Where a record contains a picture, omit it; otherwise reproduce the listing exactly.

THE INPUT: Begin

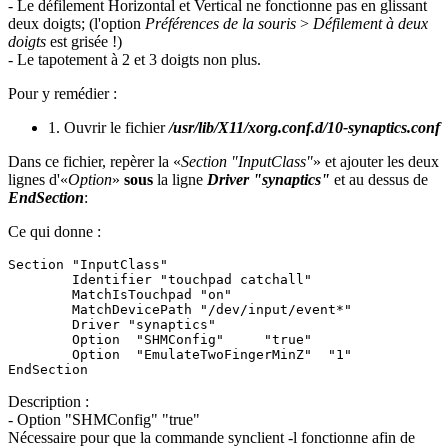
- Le défilement Horizontal et Vertical ne fonctionne pas en glissant
deux doigts; (l'option
Préférences de la souris
>
Défilement à deux
doigts
est grisée !)
- Le tapotement à 2 et 3 doigts non plus.
Pour y remédier :
1. Ouvrir le fichier
/usr/lib/X11/xorg.conf.d/10-synaptics.conf
Dans ce fichier, repèrer la «
Section "InputClass"
» et ajouter les deux
lignes d'«
Option
»
sous
la ligne
Driver "synaptics"
et au dessus de
EndSection
:
Ce qui donne :
Section "InputClass"

	Identifier "touchpad catchall"

	MatchIsTouchpad "on"

	MatchDevicePath "/dev/input/event*"

	Driver "synaptics"

	Option	"SHMConfig"	"true"

	Option	"EmulateTwoFingerMinZ"	"1"

Description :
- Option "SHMConfig" "true"
Nécessaire pour que la commande synclient -l fonctionne afin de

THE INPUT: End

#### YOUR SOLUTION:
- Le défilement Horizontal et Vertical ne fonctionne pas en glissant
deux doigts; (l'option
Préférences de la souris
>
Défilement à deux
doigts
est grisée !)
- Le tapotement à 2 et 3 doigts non plus.
Pour y remédier :
1. Ouvrir le fichier
/usr/lib/X11/xorg.conf.d/10-synaptics.conf
Dans ce fichier, repèrer la «
Section "InputClass"
» et ajouter les deux
lignes d'«
Option
»
sous
la ligne
Driver "synaptics"
et au dessus de
EndSection
:
Ce qui donne :
Section "InputClass"

	Identifier "touchpad catchall"

	MatchIsTouchpad "on"

	MatchDevicePath "/dev/input/event*"

	Driver "synaptics"

	Option	"SHMConfig"	"true"

	Option	"EmulateTwoFingerMinZ"	"1"

Description :
- Option "SHMConfig" "true"
Nécessaire pour que la commande synclient -l fonctionne afin de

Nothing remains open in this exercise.